▶ **Work to complete**:
Go through the data and retrieve each line that includes the string "Gerber".

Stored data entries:
▼
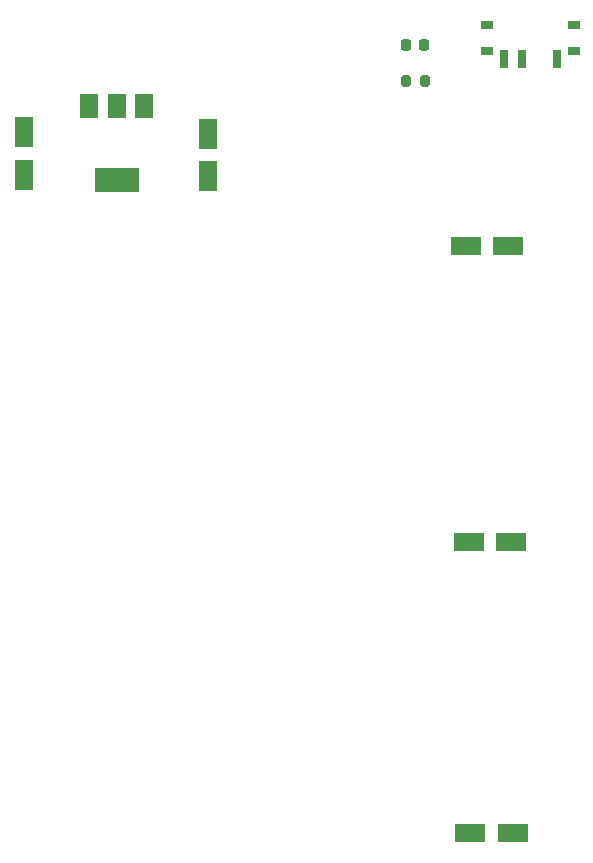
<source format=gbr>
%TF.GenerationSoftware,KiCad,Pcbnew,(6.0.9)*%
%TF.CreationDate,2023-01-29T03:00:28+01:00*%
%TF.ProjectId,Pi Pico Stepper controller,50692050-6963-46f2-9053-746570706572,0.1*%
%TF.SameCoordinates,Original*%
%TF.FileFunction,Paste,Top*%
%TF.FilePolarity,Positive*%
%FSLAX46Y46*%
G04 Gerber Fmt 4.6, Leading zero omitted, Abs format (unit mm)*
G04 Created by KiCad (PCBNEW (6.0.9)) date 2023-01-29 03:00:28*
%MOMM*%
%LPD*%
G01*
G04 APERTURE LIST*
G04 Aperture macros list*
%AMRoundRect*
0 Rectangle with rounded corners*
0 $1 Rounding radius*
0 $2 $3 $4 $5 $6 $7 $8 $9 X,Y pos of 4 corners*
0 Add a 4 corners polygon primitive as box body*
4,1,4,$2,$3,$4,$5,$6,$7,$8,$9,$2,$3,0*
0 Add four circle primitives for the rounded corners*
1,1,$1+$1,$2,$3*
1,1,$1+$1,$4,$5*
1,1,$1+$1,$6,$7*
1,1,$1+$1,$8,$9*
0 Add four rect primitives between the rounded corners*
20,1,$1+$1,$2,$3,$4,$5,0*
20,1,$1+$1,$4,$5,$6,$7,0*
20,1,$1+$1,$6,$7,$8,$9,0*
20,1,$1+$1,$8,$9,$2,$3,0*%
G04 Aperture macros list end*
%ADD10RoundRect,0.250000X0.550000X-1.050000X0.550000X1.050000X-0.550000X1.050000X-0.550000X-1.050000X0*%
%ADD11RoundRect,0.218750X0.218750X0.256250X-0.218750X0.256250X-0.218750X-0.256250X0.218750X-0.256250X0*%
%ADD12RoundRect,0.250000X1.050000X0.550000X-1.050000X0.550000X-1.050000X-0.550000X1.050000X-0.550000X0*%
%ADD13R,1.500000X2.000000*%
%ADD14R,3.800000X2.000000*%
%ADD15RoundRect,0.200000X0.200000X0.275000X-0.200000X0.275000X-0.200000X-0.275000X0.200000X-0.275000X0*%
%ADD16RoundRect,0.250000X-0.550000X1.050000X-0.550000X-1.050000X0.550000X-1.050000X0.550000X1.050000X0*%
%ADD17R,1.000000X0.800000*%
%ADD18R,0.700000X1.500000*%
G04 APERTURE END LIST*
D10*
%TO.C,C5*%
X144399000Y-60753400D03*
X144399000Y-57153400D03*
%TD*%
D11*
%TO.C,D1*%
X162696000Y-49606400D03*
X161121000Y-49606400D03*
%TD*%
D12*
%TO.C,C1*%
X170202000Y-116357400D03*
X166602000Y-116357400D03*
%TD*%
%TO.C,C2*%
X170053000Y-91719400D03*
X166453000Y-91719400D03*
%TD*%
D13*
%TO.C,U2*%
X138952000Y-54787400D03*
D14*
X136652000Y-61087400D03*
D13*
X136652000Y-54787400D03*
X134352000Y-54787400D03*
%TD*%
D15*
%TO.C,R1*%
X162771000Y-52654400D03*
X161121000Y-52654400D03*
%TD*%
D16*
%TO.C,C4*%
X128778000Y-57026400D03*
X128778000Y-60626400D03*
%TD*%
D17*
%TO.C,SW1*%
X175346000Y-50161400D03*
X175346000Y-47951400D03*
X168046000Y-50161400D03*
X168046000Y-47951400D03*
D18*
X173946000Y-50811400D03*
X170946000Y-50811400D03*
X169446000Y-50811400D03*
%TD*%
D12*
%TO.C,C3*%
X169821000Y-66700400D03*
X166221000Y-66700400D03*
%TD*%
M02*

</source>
▲
▼
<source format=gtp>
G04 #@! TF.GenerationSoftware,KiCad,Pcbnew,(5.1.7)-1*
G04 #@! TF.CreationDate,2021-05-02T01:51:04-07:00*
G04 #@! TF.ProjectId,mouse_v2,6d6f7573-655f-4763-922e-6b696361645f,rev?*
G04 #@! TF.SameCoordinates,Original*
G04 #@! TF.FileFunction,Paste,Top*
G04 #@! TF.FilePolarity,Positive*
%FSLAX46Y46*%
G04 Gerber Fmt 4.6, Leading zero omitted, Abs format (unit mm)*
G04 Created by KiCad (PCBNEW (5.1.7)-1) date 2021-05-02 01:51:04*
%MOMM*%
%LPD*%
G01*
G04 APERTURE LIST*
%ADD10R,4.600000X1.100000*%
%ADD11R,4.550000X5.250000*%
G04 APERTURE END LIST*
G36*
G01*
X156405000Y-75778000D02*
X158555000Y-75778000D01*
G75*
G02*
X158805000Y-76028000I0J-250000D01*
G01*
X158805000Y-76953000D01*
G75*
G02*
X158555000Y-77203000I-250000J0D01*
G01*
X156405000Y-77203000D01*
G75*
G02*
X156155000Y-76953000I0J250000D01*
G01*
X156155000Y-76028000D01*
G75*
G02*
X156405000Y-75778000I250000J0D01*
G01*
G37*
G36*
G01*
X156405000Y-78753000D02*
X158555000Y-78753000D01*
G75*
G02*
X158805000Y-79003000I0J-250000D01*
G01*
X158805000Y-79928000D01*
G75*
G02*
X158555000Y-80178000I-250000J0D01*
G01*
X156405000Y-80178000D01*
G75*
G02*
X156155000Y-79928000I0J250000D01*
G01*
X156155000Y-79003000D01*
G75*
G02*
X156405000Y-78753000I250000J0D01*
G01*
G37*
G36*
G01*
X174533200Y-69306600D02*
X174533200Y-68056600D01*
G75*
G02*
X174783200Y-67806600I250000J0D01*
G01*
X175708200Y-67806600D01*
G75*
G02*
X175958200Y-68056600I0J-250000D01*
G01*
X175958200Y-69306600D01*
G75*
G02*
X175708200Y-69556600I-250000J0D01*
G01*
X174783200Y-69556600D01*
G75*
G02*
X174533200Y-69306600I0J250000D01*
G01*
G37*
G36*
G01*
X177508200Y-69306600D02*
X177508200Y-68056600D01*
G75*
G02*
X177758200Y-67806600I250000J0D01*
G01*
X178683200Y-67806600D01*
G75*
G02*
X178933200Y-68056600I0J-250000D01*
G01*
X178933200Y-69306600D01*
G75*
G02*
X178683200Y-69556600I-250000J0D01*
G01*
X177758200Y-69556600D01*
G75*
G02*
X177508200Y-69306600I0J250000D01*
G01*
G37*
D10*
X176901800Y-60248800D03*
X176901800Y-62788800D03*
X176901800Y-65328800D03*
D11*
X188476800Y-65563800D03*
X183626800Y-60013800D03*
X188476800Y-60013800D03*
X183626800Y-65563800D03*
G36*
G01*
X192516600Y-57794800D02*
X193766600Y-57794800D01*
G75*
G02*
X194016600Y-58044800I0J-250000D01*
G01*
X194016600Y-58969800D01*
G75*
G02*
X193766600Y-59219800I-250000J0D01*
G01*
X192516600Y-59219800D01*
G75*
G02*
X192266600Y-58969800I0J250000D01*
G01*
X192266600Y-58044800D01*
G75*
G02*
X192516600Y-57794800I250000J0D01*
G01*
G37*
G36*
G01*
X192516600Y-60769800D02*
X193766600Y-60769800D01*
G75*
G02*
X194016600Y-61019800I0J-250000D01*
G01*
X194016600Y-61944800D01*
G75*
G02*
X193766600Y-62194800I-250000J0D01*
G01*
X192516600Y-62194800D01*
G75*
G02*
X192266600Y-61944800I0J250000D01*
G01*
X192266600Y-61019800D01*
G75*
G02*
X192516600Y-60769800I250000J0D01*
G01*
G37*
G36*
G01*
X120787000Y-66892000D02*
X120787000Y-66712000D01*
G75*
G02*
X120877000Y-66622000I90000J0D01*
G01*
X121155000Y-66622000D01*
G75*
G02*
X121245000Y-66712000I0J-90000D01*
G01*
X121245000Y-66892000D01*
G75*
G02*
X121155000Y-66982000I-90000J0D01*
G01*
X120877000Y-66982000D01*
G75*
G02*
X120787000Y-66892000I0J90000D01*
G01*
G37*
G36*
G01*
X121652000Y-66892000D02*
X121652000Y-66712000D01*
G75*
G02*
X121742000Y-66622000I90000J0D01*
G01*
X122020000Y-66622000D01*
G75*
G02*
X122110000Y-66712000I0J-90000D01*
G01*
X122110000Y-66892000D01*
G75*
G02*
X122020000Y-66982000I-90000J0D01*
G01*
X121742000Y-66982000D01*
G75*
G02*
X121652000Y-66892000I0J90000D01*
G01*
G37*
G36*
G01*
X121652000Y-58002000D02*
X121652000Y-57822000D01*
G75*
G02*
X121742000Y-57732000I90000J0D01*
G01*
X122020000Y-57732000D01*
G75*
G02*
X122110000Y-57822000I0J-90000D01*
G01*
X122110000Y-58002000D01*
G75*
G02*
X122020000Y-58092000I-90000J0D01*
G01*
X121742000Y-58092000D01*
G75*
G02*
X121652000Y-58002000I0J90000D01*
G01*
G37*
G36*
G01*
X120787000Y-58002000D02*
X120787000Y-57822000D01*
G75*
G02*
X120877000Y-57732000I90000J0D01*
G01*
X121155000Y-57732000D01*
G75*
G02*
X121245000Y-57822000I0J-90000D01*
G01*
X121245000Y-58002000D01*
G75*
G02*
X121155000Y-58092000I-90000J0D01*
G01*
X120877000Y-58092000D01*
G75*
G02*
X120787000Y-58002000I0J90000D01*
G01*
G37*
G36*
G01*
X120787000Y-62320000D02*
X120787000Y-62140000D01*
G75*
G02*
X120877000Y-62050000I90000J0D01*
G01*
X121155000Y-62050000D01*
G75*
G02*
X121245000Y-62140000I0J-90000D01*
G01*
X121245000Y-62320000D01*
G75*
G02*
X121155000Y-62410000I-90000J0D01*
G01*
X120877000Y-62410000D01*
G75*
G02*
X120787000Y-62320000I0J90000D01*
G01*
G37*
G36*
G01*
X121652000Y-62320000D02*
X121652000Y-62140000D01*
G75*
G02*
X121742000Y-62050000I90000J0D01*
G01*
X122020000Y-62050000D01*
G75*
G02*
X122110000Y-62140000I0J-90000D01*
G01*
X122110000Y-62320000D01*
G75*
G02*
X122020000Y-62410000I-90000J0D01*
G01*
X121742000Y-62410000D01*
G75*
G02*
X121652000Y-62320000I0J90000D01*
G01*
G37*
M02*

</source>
▲
▶ **Answer box**:
G04 Gerber Fmt 4.6, Leading zero omitted, Abs format (unit mm)*
G04 Gerber Fmt 4.6, Leading zero omitted, Abs format (unit mm)*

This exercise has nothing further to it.